What is needed
Repeat the listing below in full.
::::::
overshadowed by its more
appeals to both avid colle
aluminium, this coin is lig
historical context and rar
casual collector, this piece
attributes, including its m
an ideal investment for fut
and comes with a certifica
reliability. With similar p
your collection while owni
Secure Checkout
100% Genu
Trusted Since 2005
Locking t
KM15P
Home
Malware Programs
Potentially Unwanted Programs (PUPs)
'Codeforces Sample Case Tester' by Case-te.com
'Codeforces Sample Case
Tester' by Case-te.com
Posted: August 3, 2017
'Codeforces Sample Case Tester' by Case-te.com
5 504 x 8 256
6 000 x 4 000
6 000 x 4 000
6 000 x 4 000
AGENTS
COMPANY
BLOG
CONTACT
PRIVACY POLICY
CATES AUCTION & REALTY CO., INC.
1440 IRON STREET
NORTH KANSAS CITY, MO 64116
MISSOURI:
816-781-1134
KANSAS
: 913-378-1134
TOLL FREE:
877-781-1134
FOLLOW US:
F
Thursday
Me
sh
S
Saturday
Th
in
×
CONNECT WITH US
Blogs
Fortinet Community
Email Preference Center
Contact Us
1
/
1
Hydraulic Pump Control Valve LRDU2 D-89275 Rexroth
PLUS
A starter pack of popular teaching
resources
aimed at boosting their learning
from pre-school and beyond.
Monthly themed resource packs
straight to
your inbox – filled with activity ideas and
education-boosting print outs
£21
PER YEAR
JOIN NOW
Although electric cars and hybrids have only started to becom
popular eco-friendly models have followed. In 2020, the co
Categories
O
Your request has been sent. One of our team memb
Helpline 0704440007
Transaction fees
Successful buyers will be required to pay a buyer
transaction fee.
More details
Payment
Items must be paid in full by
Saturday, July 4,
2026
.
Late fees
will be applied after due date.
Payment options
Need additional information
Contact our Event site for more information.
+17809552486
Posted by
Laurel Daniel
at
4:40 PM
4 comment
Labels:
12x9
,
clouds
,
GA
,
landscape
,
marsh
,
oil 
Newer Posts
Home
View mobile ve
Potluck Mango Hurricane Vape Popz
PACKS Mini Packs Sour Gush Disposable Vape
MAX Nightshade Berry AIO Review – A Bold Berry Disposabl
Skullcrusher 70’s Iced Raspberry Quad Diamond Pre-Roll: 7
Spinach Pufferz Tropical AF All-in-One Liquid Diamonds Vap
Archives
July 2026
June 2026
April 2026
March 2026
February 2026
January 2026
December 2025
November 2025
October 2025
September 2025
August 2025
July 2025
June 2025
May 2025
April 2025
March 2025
::::::
Written answer
overshadowed by its more
appeals to both avid colle
aluminium, this coin is lig
historical context and rar
casual collector, this piece
attributes, including its m
an ideal investment for fut
and comes with a certifica
reliability. With similar p
your collection while owni
Secure Checkout
100% Genu
Trusted Since 2005
Locking t
KM15P
Home
Malware Programs
Potentially Unwanted Programs (PUPs)
'Codeforces Sample Case Tester' by Case-te.com
'Codeforces Sample Case
Tester' by Case-te.com
Posted: August 3, 2017
'Codeforces Sample Case Tester' by Case-te.com
5 504 x 8 256
6 000 x 4 000
6 000 x 4 000
6 000 x 4 000
AGENTS
COMPANY
BLOG
CONTACT
PRIVACY POLICY
CATES AUCTION & REALTY CO., INC.
1440 IRON STREET
NORTH KANSAS CITY, MO 64116
MISSOURI:
816-781-1134
KANSAS
: 913-378-1134
TOLL FREE:
877-781-1134
FOLLOW US:
F
Thursday
Me
sh
S
Saturday
Th
in
×
CONNECT WITH US
Blogs
Fortinet Community
Email Preference Center
Contact Us
1
/
1
Hydraulic Pump Control Valve LRDU2 D-89275 Rexroth
PLUS
A starter pack of popular teaching
resources
aimed at boosting their learning
from pre-school and beyond.
Monthly themed resource packs
straight to
your inbox – filled with activity ideas and
education-boosting print outs
£21
PER YEAR
JOIN NOW
Although electric cars and hybrids have only started to becom
popular eco-friendly models have followed. In 2020, the co
Categories
O
Your request has been sent. One of our team memb
Helpline 0704440007
Transaction fees
Successful buyers will be required to pay a buyer
transaction fee.
More details
Payment
Items must be paid in full by
Saturday, July 4,
2026
.
Late fees
will be applied after due date.
Payment options
Need additional information
Contact our Event site for more information.
+17809552486
Posted by
Laurel Daniel
at
4:40 PM
4 comment
Labels:
12x9
,
clouds
,
GA
,
landscape
,
marsh
,
oil 
Newer Posts
Home
View mobile ve
Potluck Mango Hurricane Vape Popz
PACKS Mini Packs Sour Gush Disposable Vape
MAX Nightshade Berry AIO Review – A Bold Berry Disposabl
Skullcrusher 70’s Iced Raspberry Quad Diamond Pre-Roll: 7
Spinach Pufferz Tropical AF All-in-One Liquid Diamonds Vap
Archives
July 2026
June 2026
April 2026
March 2026
February 2026
January 2026
December 2025
November 2025
October 2025
September 2025
August 2025
July 2025
June 2025
May 2025
April 2025
March 2025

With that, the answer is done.